Only within the last hundred years has science been able to unravel many of the mysteries associated with the physiology of the body. Technological advances including the computer have enabled scientists to begin the quest for a complete understanding. Even with these abilities and skills knowledge continues to be limited in some areas. The human body is a complicated and integrated system that performs several hundred tasks each moment. Organs are interrelated and impact one another in a synchrony of ways that are still not yet completely known to or understood by medical science. Not only are organs interconnected via nerves and blood vessels, but they are also joined by the fluid that travels within the vessels or by the various blood components. Messages, as well as nutrients, are sent from organ to organ in an effort to maintain homeostasis of the system, which is the human body's primary goal. Because of this coordination among the many entities of the total human system, malfunction of one part of the system can impact various parts of the remaining system. In other words, there is a sort of ripple effect that eventually results in one difficulty influencing an assortment of other functions and the proper operation of many organs. An analysis of the renin-angiotensis system is an excellent example of how one biologic function may impact another. Additionally, it illustrates the progress made by medical science, which has allowed the advance to the level of knowledge that exists today.

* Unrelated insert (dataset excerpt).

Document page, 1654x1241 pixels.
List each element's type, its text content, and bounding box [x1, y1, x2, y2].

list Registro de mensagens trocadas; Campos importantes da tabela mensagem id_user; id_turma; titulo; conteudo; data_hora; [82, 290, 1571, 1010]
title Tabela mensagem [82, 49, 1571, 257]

The renin-angiotensin-aldosterone system (RAAS) is a system of bodily hormones that regulates fluid balance and blood pressure. As name suggests, there are three parts to RAAS.
- Renin comes mostly from the kidneys,
- In turn, this helps form angiotensin in our tissues and blood.
- Finally this stimulates the adrenal cortex to release aldosterone.
Aldosterone is a crucial hormone for sodium conversion in the kidneys, sweat glands, salivary glands, and the colon. As such, aldosterone helps maintain homeostatic blood pressure regulation, potassium levels, and plasma sodium levels. Renin is proteolytic enzyme whose stimulation depends on sympathetic nerve activation, decreases delivery of sodium to parts of the kidneys, and renal artery hypotension.
This system also regulates blood volume and systemic vascular resistance (SVR). Also known as total peripheral resistance, SVR can be exacerbated by vasoconstriction. When the amount of blood delivered to the kidneys (known as renal blood flow RBF) is reduced, specialized cells called juxtaglomerular cells convert prorenin that is already in the blood into renin and put it back into circulation. It should be noted that prorenin, the precursor of renin, occurs at higher level in diabetic patients. Prorenin levels can predict the existence of microvascular difficulties. Moreover, pregnant women have high levels of prorenin. This will have the same clearing effect.
Essentially, renin is a glycoprotein enzyme found in the juxtaglomerular cells of the afferent arteriole (Chappell et al., 2000). In these cells, renin is synthesized, stored, and released. Upon receiving a signal from individual nephrons, the kidney, or local effectors, the substance is released from the cells. Renin then combines with angiotensinogen, which is a protein. This combination results in angiotensin I, an inactive decapeptide. Angiotensin I can then be converted into angiotensin II, an octapeptide. This occurs when angiotensin I combines with angiotensin-converting enzyme. When the renin-angiotensin system in blocked intrarenally, the situation may evolve to include renal vasodilation, natriuresis, and diuresis. Consequently, angiotensin II, a substance found in the kidneys, is involved in adequate renal function and control of this system.
Thus, this system involves a sequence of reactions or a multi-step process, the end result of which is the products referred to above. The production of renin combines with angiotensinogen to form Angiotensin I. Angiotensin I combines with angiotensin-converting enzyme to form Angiotensin II. Angiotensin II is the end of this chain of events, and it is angiotensin II that produces all of the effects that are attributed to the renin-angiotensin system.
The angiotensin II then is circulated through the body by way of the blood stream. As it flows through the circulatory system, angiotensin II impacts arterial pressure and blood vessels. Recent research illustrates the high level of complexity of the interactions among elements of the renin- angiotensin system and various aspects of the cardiac system.